Starling has hired Rothschild to handle the push for additional cash, with the startup talking up investors with its belief it is nearing profitability, according to TechCrunch, citing “well-placed sources.”
A spokesperson for Starling declined to comment, saying it is the digital bank’s policy to “not comment on future funding rounds or appointments.”
The new round of fundraising comes atop the £362.53 million ($477 million) that Starling has raised so far, with Founder Anne Boden now talking publicly about her desire to take the startup U.K. digital bank public.
A banking veteran with stints at such traditional mainstays as Lloyds, RBS and Standard Chartered, Boden recently published a 300-page book offering an insider look at the launch of Starling in 2014, “Banking On It.”
I’ve got my sights on an IPO, Boden told TechCrunch, saying she has no desire to sell Starling and wants to stay independent. I’d very much like to do that. I’ve been very, very fortunate, I’ve had a long career, which is full of interesting things.
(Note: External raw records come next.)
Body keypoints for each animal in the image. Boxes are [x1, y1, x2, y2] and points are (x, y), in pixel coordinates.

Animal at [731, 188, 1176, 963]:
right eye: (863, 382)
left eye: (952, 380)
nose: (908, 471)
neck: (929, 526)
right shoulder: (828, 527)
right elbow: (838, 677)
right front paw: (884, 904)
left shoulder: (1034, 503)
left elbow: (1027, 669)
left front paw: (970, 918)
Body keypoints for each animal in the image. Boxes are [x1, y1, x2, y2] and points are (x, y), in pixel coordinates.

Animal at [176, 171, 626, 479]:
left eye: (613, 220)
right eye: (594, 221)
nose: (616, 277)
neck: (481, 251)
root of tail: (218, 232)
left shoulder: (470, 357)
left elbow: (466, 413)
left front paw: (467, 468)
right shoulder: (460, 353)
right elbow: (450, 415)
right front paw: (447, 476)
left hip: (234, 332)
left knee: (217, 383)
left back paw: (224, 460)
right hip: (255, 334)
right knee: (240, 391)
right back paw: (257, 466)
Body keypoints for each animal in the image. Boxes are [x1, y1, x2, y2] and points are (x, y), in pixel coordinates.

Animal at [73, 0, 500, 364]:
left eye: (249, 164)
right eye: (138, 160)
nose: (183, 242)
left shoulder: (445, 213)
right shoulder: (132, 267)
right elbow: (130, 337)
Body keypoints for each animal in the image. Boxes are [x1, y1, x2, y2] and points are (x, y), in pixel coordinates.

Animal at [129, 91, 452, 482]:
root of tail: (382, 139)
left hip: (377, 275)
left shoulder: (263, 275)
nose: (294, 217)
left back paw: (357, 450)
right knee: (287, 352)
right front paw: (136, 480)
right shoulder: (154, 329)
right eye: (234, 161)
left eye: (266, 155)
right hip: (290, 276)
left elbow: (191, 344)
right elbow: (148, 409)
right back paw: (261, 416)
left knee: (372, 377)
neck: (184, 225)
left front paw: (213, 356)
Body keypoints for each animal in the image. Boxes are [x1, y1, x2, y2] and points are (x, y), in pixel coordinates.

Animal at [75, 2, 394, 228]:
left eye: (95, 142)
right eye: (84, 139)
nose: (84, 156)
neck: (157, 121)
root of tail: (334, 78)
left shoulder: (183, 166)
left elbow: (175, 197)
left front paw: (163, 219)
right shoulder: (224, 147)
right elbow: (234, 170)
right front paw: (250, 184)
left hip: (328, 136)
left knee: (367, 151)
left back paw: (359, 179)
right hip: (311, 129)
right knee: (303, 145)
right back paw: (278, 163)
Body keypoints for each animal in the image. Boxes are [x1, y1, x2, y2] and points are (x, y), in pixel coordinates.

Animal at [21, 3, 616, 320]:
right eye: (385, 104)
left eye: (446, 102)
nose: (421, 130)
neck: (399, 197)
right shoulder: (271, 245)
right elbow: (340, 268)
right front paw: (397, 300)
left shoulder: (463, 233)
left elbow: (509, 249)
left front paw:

And the next challenge is in front of me.
However, in order to whet the appetite of investors, Starling Bank will also need to continue to show progress, with Bode indicating in published interviews she hopes to see the digital bank’s balance sheet finally move out of the red and into the black by the end of the year.
Bank of England granted Starling a banking license in 2016.
The startup followed that up in 2017 with the launch of its first mobile personal bank account and app, and the first digital business account in 2018.
In October, Starling rolled out an online banking account for customers who want to manage their accounts on their laptops and desktops, in addition to their phones.
As we’re all spending more time at home than usual, it’s important that our customers can manage their money from anywhere they wish at any time, Boden said in a press release.